→ Provided text:
-=-=-

Since this was only affecting one browser, my natural inclination was to start all the way at number 7 on the list, blaming Internet Explorer. But I’ve learned that as much as I want to blame it, issues with IE usually just shine a light on something in my own code that other browsers are more forgiving about. So it was time to walk backwards down the list. (Again… not really, but this is how it played out.)

The error that the browser reported was a “security problem” with jQuery Migrate. First I had to figure out what the hell jQuery Migrate was and why it was being loaded. (Turns out, it’s a place the jQuery team dumped deprecated code it pulled from version 1.9. It’s loaded by default by WordPress.)

With that in mind, this should be affecting every site I’ve built recently, since they’re all in WordPress. But it was only affecting this one site. So I had to try to narrow down where the problem exists. With WordPress, there are two main “variables” in the implementation: themes and plugins. When in doubt, try switching your theme and disabling the plugins you’re using. I started by disabling all of the plugins, one by one. No change. I found the error didn’t occur if I disabled Advanced Custom Fields, but that’s because half of the page didn’t load without it! (That’s another error on my part but let’s ignore that for now, shall we?)

OK, so it’s not a plugin. Next I swapped in the standard Twenty Sixteen theme in place of my custom theme. Not surprisingly, the error didn’t occur, but that didn’t help much because none of my Advanced Custom Fields content was in the pages. I still couldn’t rule out ACF as the culprit. But I tend to reuse field groups from site to site, so once again, if this were attributable to an ACF issue — even something specific to my field groups — it would’ve cropped up on another site.

So now I had little left to do but selectively comment out elements of the theme so I could narrow down where the problem was. (I make this all sound like a logical progression; in fact my debugging process is a lot more chaotic than this description — I actually did this commenting-out process haphazardly and repetitively throughout the afternoon.)

-=-=-

→ Raw data:
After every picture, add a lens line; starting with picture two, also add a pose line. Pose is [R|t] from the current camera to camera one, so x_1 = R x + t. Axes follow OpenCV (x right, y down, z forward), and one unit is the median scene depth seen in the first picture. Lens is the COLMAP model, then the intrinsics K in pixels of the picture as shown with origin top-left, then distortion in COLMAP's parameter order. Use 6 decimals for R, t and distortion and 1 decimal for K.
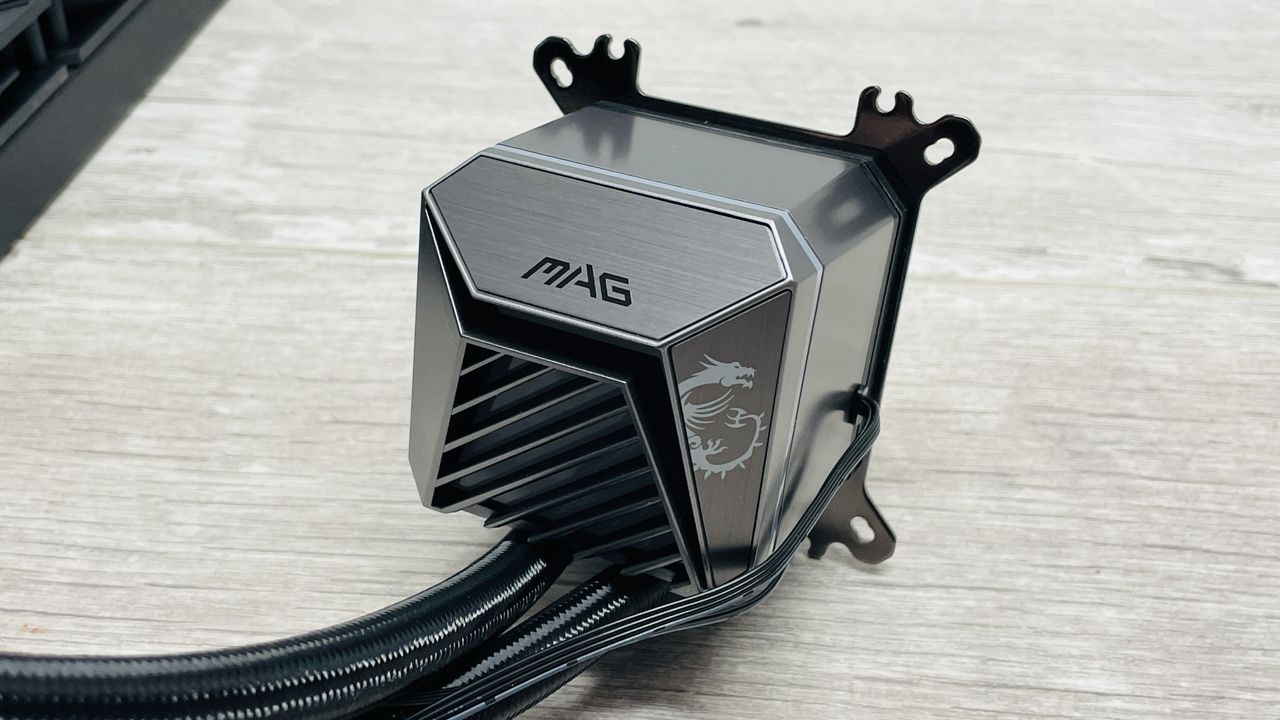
lens RADIAL K [[1422.8, 0, 640.0], [0, 1422.8, 360.0], [0, 0, 1]] dist [0.022631, 0.011646]
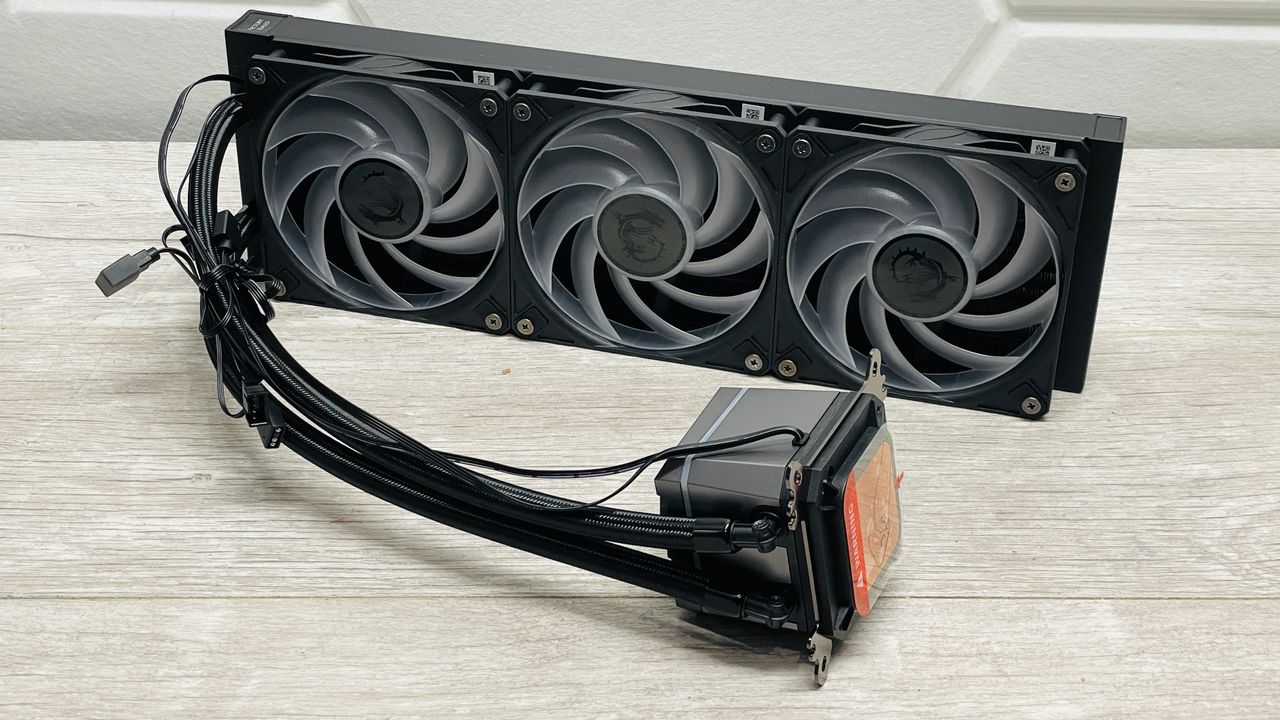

-=-=-

→ How to complete this task: In the debugging account, which theme was swapped in for the custom theme? The data is separate material, apart from the debugging account.

→ The answer: The standard Twenty Sixteen theme.